A regional agency recently began analyzing hundreds of responses to an online survey about long-term housing in Chicago's northwest suburbs.
The web poll is the newest part of the Chicago Metropolitan Agency for Planning's Homes for a Changing Region project, a plan that aims to provide the suburban communities with a policy blueprint by late September.
"We're not trying to get in and demolish neighborhoods," said Drew Williams-Clark, a CMAP principal. "We're trying to say, over the next 30 years, you want to be in a position to welcome the people into your community who want to live in your community."
CMAP officials hope the study will open residents' eyes to their "GO TO 2040" plan, which predicts Chicago and surrounding counties will need to accommodate 25 percent more residents in three decades.
The agency was formed in 2005 and aims to tackle housing policy on a regional level.
"It's a chance for us to tap into resources we don't have," said Joe Wade, assistant village manager of Carpentersville. "All of us towns, we look into what's within our boundaries. We're not able to see some of the other things."
More than 300 people in the four northwest suburbs responded to the online survey, according to Jonathan Burch, a CMAP associate planner. The agency added the poll after realizing not everyone has the time or energy to attend the community workshops that also mark the public input stage of the study, officials said.
Initial results show that some of the suburbs prefer redevelopment more than others, Burch said.
For example, Carpentersville respondents expressed a "strong interest" in revamping their existing properties while West Dundee residents said they are in favor of a mix of new development and redevelopment.
Over the next two months, CMAP will take a close look at community feedback from both the online survey and public workshops held earlier this summer to issue policy recommendations for the four municipalities.
The agency will also take into account conversations with local officials throughout the spring.
In Carpentersville, village officials believe an amorphous development known as Meadowdale could benefit from the study. The neighborhood, which straddles Illinois Route 25, includes thousands of single-family, one-bathroom ranches that date back to World War II.
"That's a hard sell in today's housing market," Wade said. "What can we do to adjust our zoning code to make these homes … viable in the housing market?"
The study's potential is just as visible in West Dundee, where there is no shortage of "wide-open spaces," said Cathleen Tymoszenko, the village's community development director. She is already eyeing about 270 acres surrounding a 1-mile stretch of Randall Road as an ideal case for the study.
Tymoszenko said she was pleased when about 40 people showed up during the Stanley Cup finals in June to a community meeting about the project.
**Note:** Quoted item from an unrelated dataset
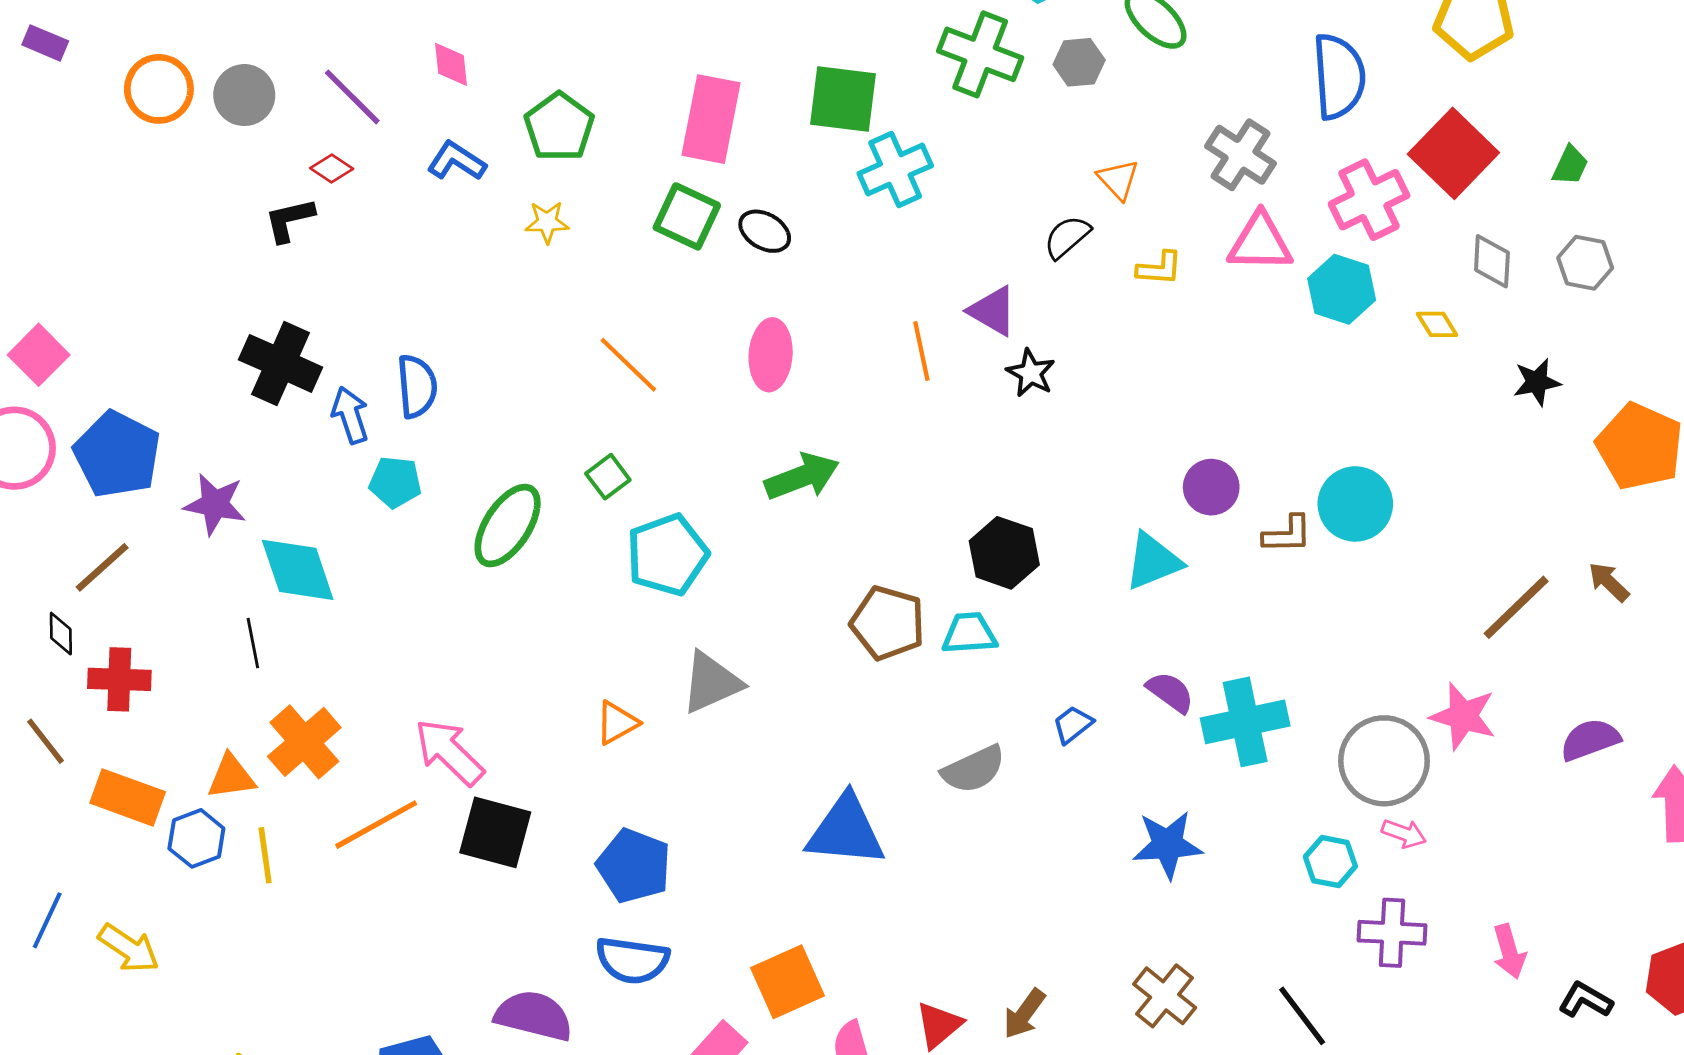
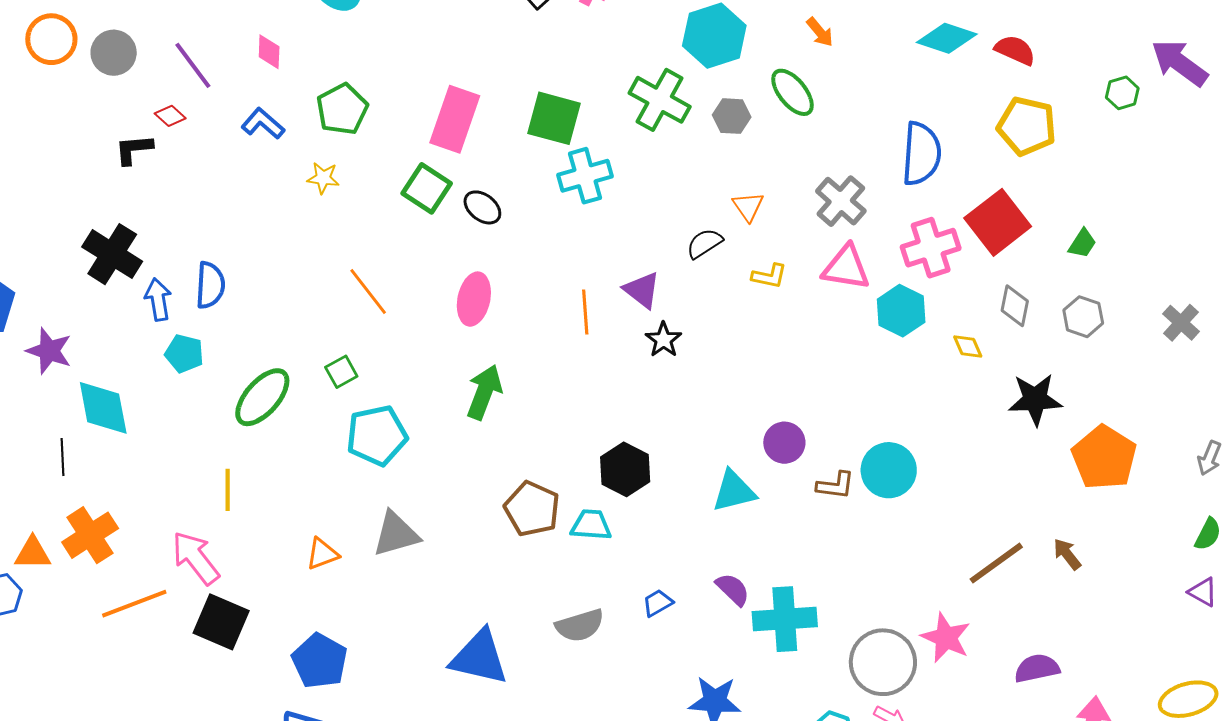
black star: (1537, 382) -> (1035, 399), size x1.5
green arrow: (802, 477) -> (484, 392), turned -56
yellow line: (265, 855) -> (228, 490), moved

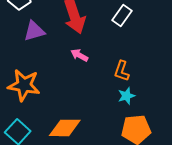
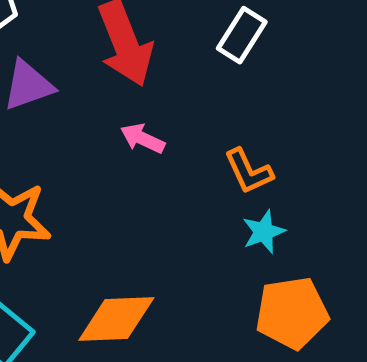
orange L-shape: (122, 71) -> (249, 171), turned -40

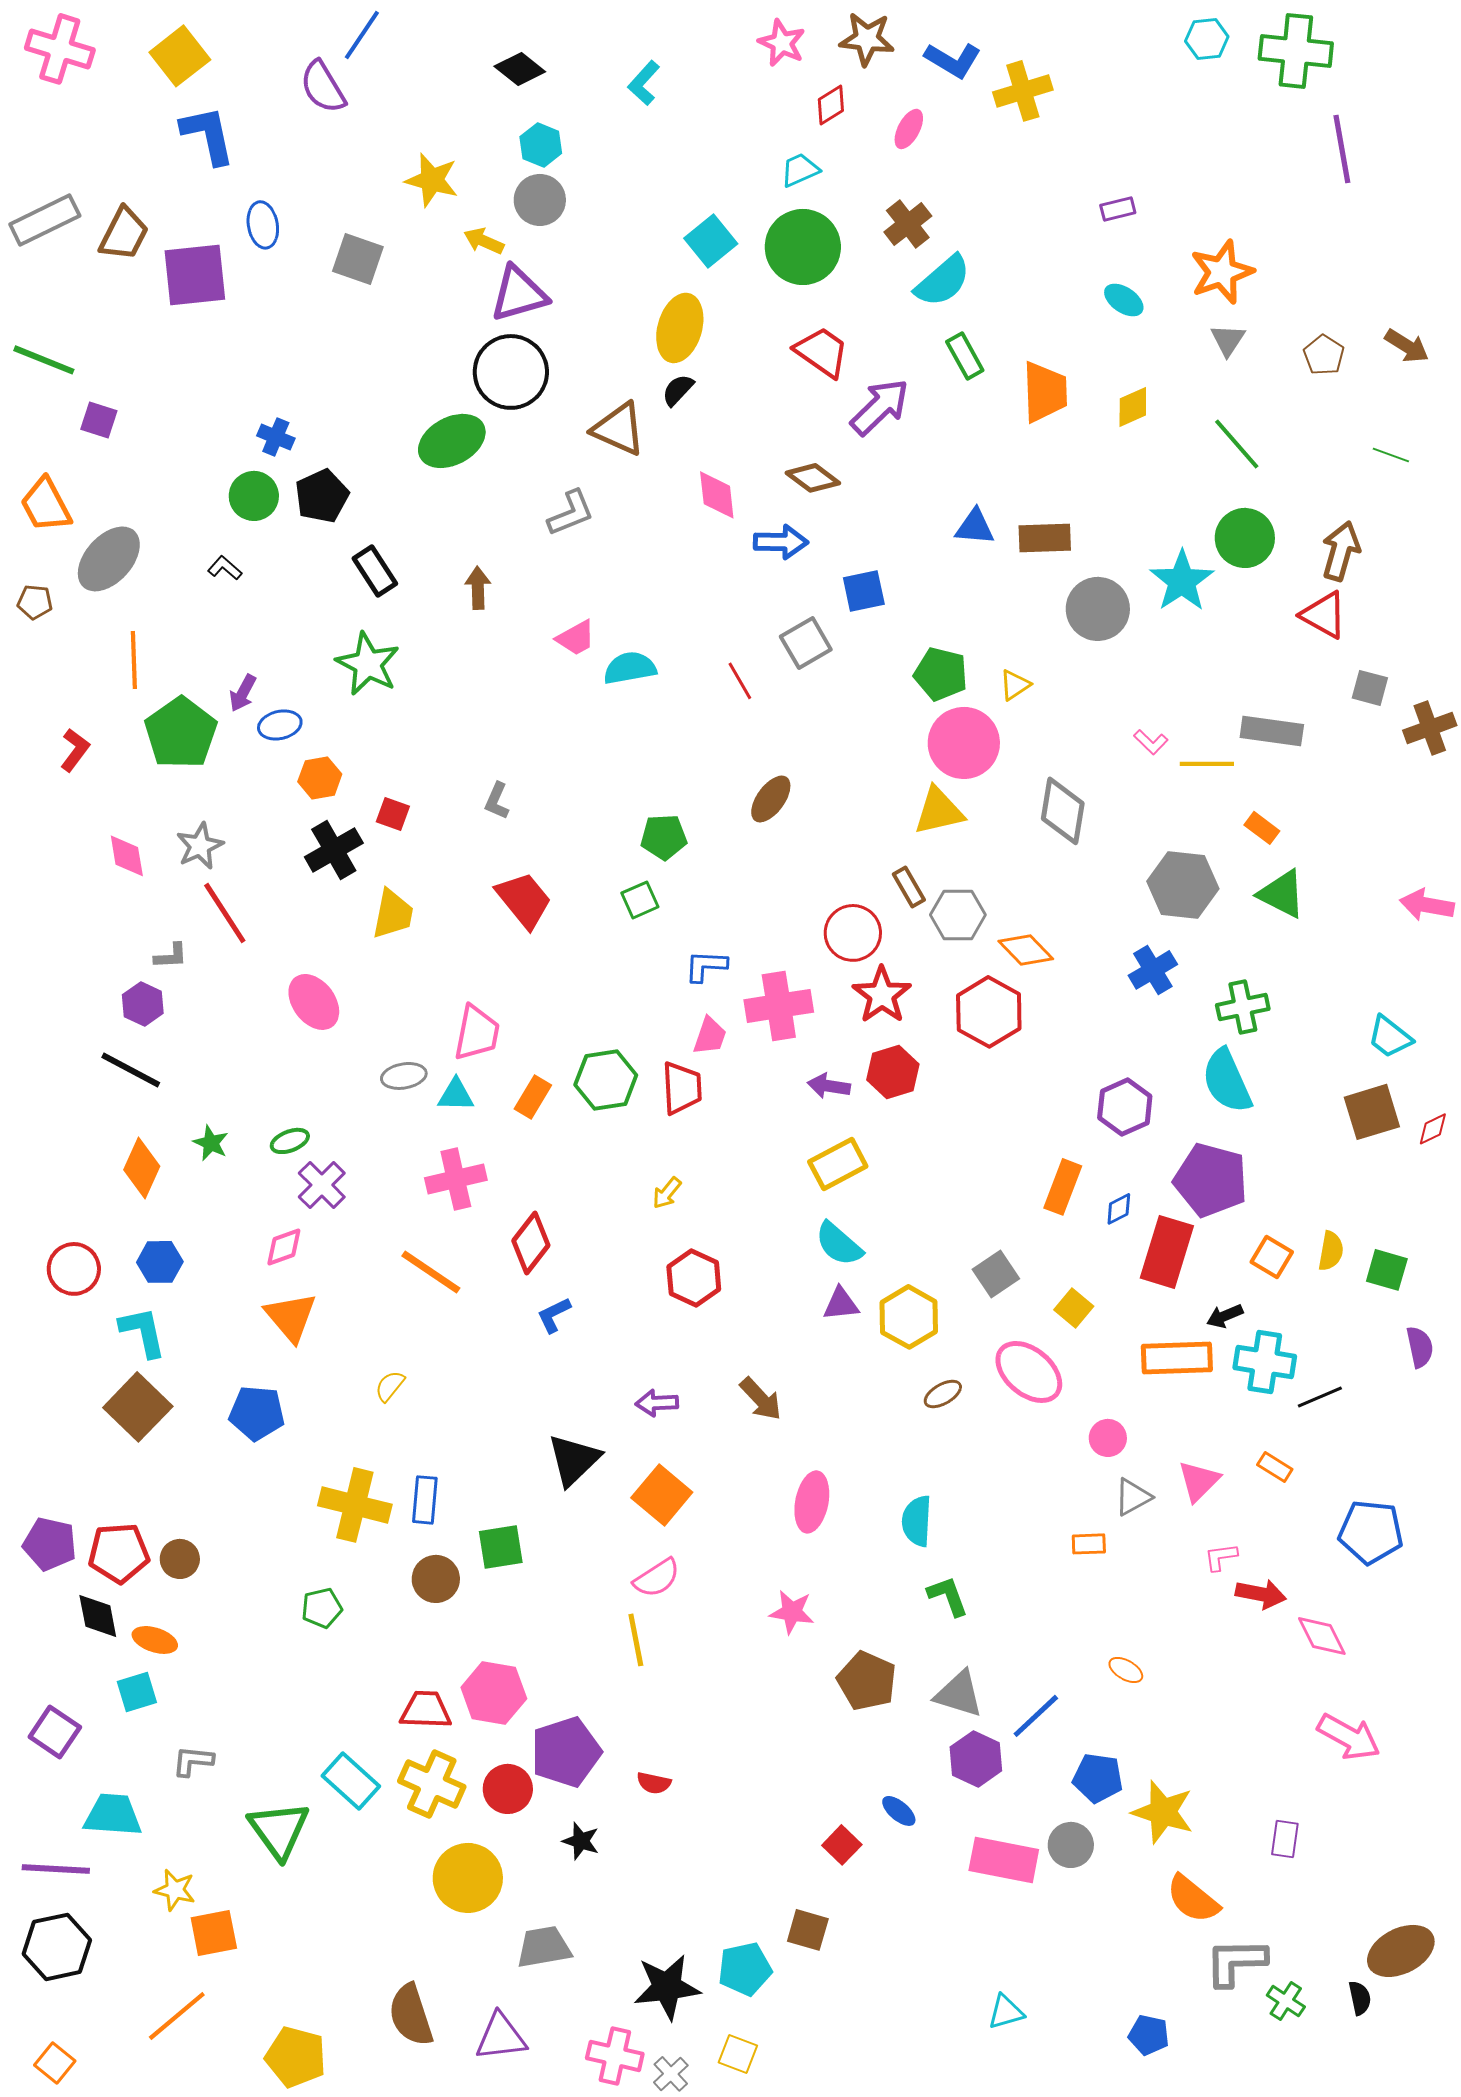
Other officials offered mixed reviews of community participation in the project, admitting housing policy—let alone housing policy decades before it could be put in place—is not the most attractive topic.
"We've tried to frame it, 'How do you want your community to grow?'" Tymoszenko said. "That's puts a spark in people."
Village officials say they have seen little opposition to the study, which riled up some residents in Arlington Heights earlier this year. CMAP's final report for Arlington Heights and four other northwest suburbs acknowledged the need for more low-income housing in the area, leading to concerns about its impact on property values.
"We really don't have any revolts yet," Tymoszenko said.
CMAP officials stress that the project concludes with only recommendations and no legal requirements to address their findings.
At the same time, the communities have applied for the agency's guidance and are already "predisposed to working and thinking" about long-term housing solutions, Burch said.
If public input has been tamer than it was in the previous cluster of northwest suburbs, East Dundee village administrator Robert Skurla said some residents may not know what needs to be changed until it is presented to them.
"Your average citizen doesn't know what to ask for or how to ask the questions," Skurla said. "It's up for us to say, 'Here are he plans that have worked in the past.'"
Tymoszenko agreed that it may be difficult to catch the attention of residents with hypothetical scenarios decades down the line.
"That's why we're engaged on so many levels," she said. "Visioning is the first step in developing."